> [Instrucciones]:
1. ¿Concuerdan con el texto sobre Brodsky y Cheever las afirmaciones (a), (b) y (c)? Responde sí o no a cada una y cita literalmente las palabras del texto que lo deciden.
(a) En la góndola, quien narra viajaba con otra persona.
(b) La película de Burt Lancaster que se menciona es de 1968.
(c) Neddy Merrill nadaba desde la piscina de los Clyde hasta la de los Westerhazy.
2. ¿Puedes copiar sin alteraciones, del texto sobre Brodsky y Cheever, el tramo que va desde "-La ciudad es" hasta "grande que nosotros."?

> [Texto extraído]:
________________________
Los remos iban y venían. La góndola, como un ataud flotante, cabeceaba su negrura entre recuerdos. Venecia subía y bajaba según yo iba leyendo aquel libro bellísimo de Brodsky, Marca de agua (Siruela), que me hacía creer que navegaba acompañado. Pero, no; viajaba solo. Venecia venía sola conmigo y en la noche unas luces iluminaban mi lectura.

-La ciudad es estática – me seguía diciendo Brodsky -, mientras nosotros nos movemos. La lágrima es prueba de ello. Porque nosotros partimos y la belleza queda. Porque nosotros vamos hacia el futuro, en tanto que la belleza es eterno presente. La lágrima es un intento de permanecer, de rezagarse, de fundirse con la ciudad. Por eso va contra las reglas. La lágrima es una reversión, un tributo del futuro al pasado. O es el resultado de sustraer lo mayor a lo menor: la belleza al hombre. Lo mismo vale para el amor, porque nuestro amor, también, es más grande que nosotros.

Y así, poco a poco, fuimos doblando- suave, rítmicamente-, el Gran Canal.

EL NADADOR


He vuelto a leer El nadador de John Cheever. Me he tirado de cabeza en el relato del gran escritor norteamericano y he seguido las brazadas que daba Neddy Merrill desde la piscina de los Westerhazy hasta la de los Clyde. Me he olvidado un poco de la película de Burt Lancaster en 1968 cuando el filme perseguía a la literatura y he cruzado todo el condado nadando, atravesando las edades, atravesando las fatigas, el agua rodeándome los brazos y olvidándome a cada movimiento de lo que ocurrió ayer, nadando hacia el futuro. «Acaudalados hombres y mujeres se reunían junto a sus aguas color zafiro – me iba diciendo Cheever conforme nadaba -, mientras serviciales criaturas de blancas chaquetas les servían ginebra fría». He cruzado la piscina de los Bunker y la piscina pública de Lancaster. Otro novelista americano, Nelson Algren, nadando a mi lado, me decía entre brazada y brazada: » Cheever es el único escritor norteamericano del que puedo leer un relato en el New Yorker sin tener que pasar las hojas para identificar al autor».
________________________
> [Conjunto de entradas]:
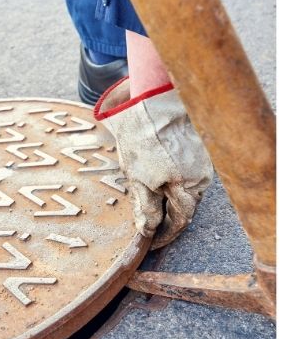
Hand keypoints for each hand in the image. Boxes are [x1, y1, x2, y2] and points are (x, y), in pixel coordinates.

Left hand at [94, 77, 212, 248]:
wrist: (152, 97)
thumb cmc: (141, 134)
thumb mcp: (135, 175)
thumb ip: (145, 205)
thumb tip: (148, 228)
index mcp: (185, 186)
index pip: (179, 221)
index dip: (165, 234)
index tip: (152, 240)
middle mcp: (200, 177)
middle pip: (185, 207)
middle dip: (167, 218)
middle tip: (150, 225)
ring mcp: (202, 163)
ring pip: (187, 191)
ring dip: (170, 200)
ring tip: (150, 201)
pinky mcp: (200, 151)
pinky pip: (189, 175)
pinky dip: (175, 183)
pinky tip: (159, 180)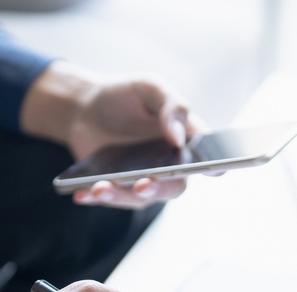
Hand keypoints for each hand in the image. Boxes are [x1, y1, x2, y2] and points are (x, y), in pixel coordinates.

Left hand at [22, 61, 206, 208]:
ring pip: (141, 198)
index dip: (215, 167)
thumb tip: (178, 138)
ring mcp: (146, 181)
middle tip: (143, 184)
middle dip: (160, 188)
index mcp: (187, 141)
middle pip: (175, 186)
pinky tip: (81, 193)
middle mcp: (171, 166)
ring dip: (120, 195)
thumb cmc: (124, 96)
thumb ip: (171, 106)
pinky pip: (112, 199)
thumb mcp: (149, 88)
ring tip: (100, 187)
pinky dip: (96, 197)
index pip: (208, 158)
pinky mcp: (120, 189)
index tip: (211, 171)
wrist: (84, 107)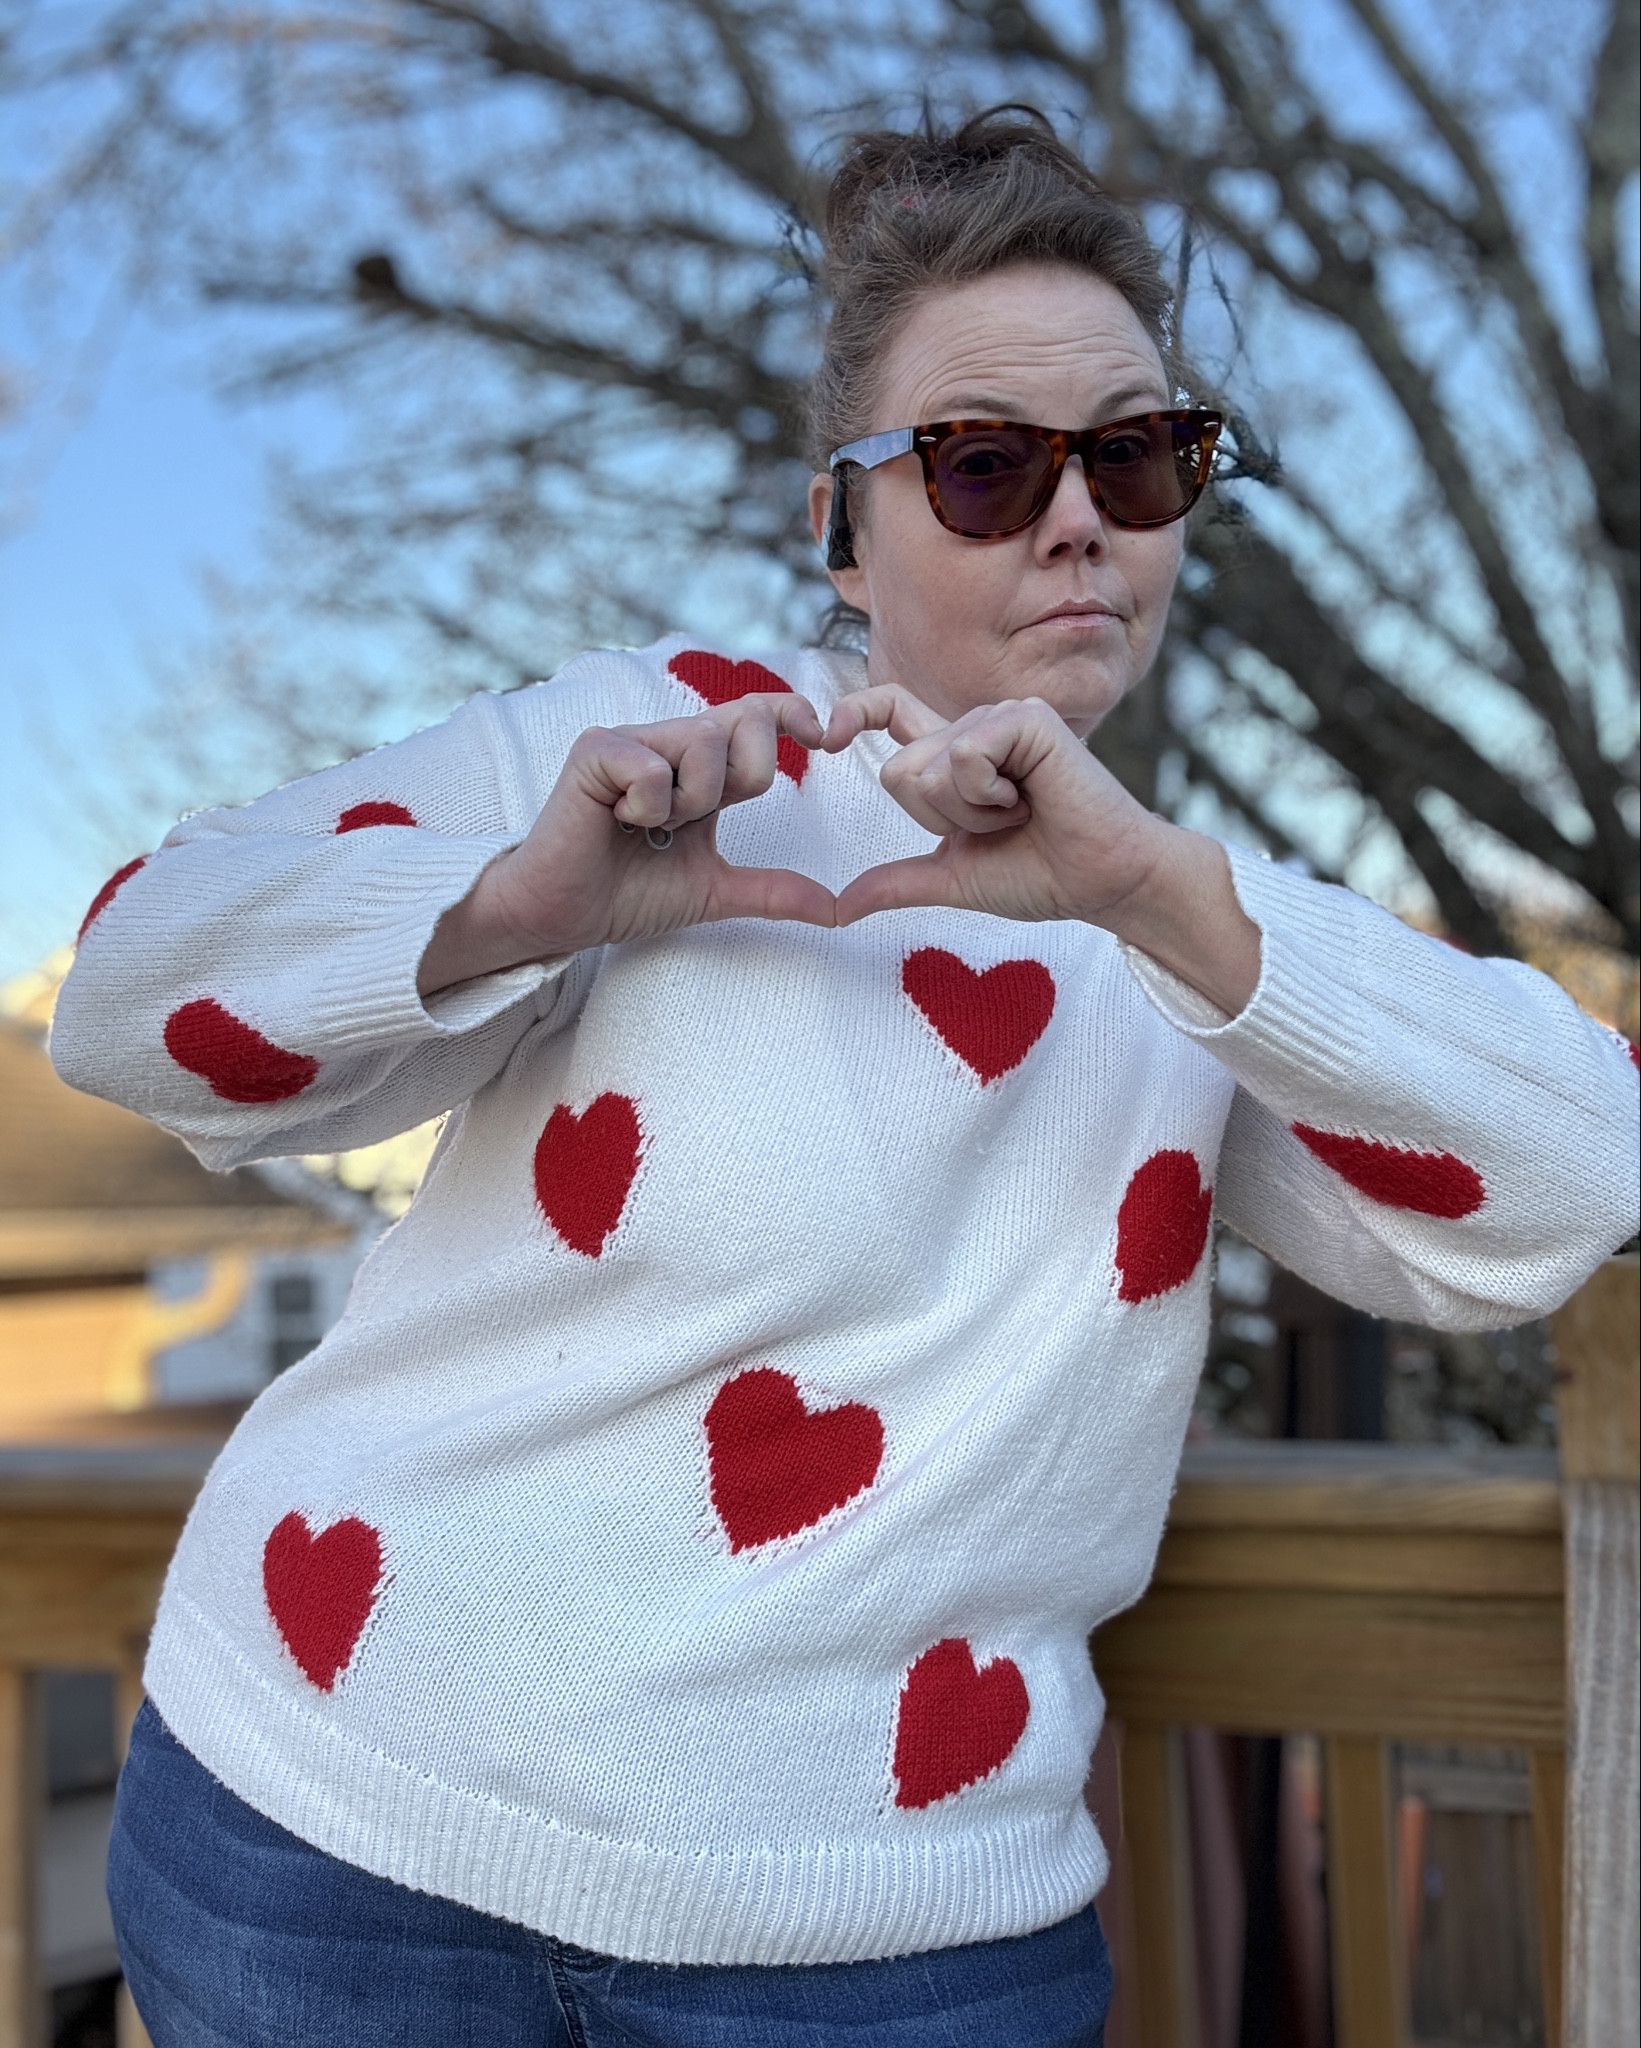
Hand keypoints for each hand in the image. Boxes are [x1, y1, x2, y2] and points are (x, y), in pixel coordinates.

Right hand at [419, 696, 833, 993]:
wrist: (563, 916)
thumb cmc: (626, 895)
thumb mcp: (715, 890)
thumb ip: (773, 891)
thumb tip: (838, 909)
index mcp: (698, 766)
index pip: (756, 714)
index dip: (793, 712)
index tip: (824, 738)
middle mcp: (668, 743)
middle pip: (745, 721)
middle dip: (743, 777)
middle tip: (698, 818)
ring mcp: (631, 741)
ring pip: (703, 743)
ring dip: (690, 802)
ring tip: (648, 826)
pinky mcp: (595, 750)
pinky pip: (653, 767)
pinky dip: (647, 808)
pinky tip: (615, 822)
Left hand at [827, 688, 1260, 1014]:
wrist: (1105, 883)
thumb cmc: (1043, 875)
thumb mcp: (954, 878)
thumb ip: (897, 882)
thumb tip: (838, 908)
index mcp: (957, 755)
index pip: (891, 712)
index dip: (855, 712)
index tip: (825, 733)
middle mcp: (975, 726)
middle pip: (899, 771)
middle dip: (942, 819)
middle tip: (1002, 825)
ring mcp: (1001, 716)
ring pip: (929, 767)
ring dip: (972, 812)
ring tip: (1023, 812)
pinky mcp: (1026, 718)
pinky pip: (964, 757)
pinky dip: (989, 796)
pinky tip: (1032, 799)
________________________
> [Respuestas por tarea]:
1.
(a) No: «Pero, no; viajaba solo.»
(b) Sí: «la película de Burt Lancaster en 1968»
(c) No: «desde la piscina de los Westerhazy hasta la de los Clyde»

2.
-La ciudad es estática – me seguía diciendo Brodsky -, mientras nosotros nos movemos. La lágrima es prueba de ello. Porque nosotros partimos y la belleza queda. Porque nosotros vamos hacia el futuro, en tanto que la belleza es eterno presente. La lágrima es un intento de permanecer, de rezagarse, de fundirse con la ciudad. Por eso va contra las reglas. La lágrima es una reversión, un tributo del futuro al pasado. O es el resultado de sustraer lo mayor a lo menor: la belleza al hombre. Lo mismo vale para el amor, porque nuestro amor, también, es más grande que nosotros.